Friday, January 16, 2009

Folding Over and Dividing Dough

Assessing The Dough
Most yeast bread recipes sugest a duration for the first rise, but if your kitchen is very cool or warm, you cannot rely up on the clock alone. Dough that is ready to fold over will have nearly doubled in size. In addition, when you press the dough with a fingertip, you should leave behind an indentation that does not fill in again rapidly. Insted of "punching" the dough as some cookbooks recommend-a little to vigorous for most doughs-gently fold the dough over on itself from the edges to the center and gently press down. You should be able to hear and feel the gases release.

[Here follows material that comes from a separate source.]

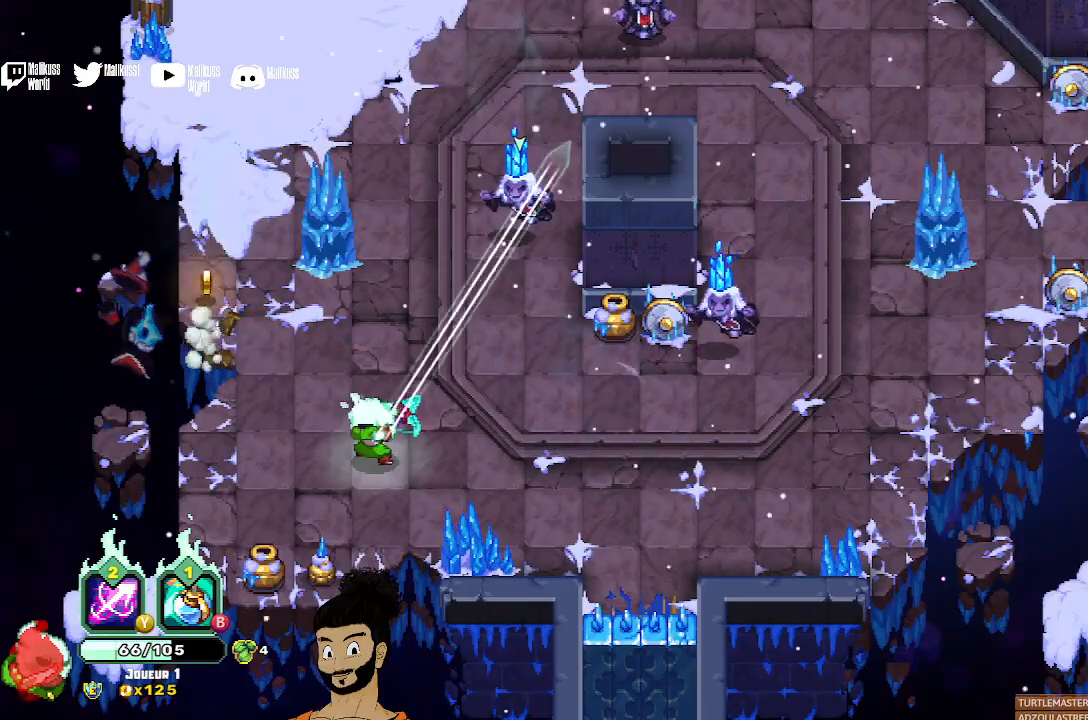
{"buttons": ["X"], "left_stick": "center", "events": [[200, "X", "up"], [300, "A", "down"], [400, "A", "up"], [400, "left_stick", "center"], [433, "X", "down"]]}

Once folded, some doughs are given a second rise, whereas some are simply rested briefly before dividing or shaping them.
Dividing The Dough
Turn the dough out onto a lightly floured work surface and cut the dough into pieces, as directed. Use a very shark knife or a bench scraper to cut through the dough rather than sawing at it. If you have a scale, it can be very helpful in cutting the dough into pieces of a uniform size. Equally sized pieces will raise and bake more evenly, for better overall flavor, texture, and color.
Rounding The Dough
Rounding the divided dough creates a smoother less sticky outer surface. This means that you can use less flour during the final shaping and for a better texture in the finished bread. (Some flat breads, such as ciabatta, are not rounded.) Using the outer edges of your palms, pull the outer layer of the dough in a downward motion and gather the dough together at the bottom. Pinch or press it together lightly. To make an even round, cup your hands around the dough and press it lightly against the work surface while moving your hands over its surface to round and shape it.
Resting Before Shaping
Once rounded, the dough is allowed to rest so that it will be wasier to make up into its final shape. This resting period allows the gluten activated by handling the dough to relax enough that the dough won't spring back on itself. Set the rounded dough on a slightly floured work surface or baking sheet and cover it loosely. Doughs typically need a 15 - 20 minute rest at room temperature.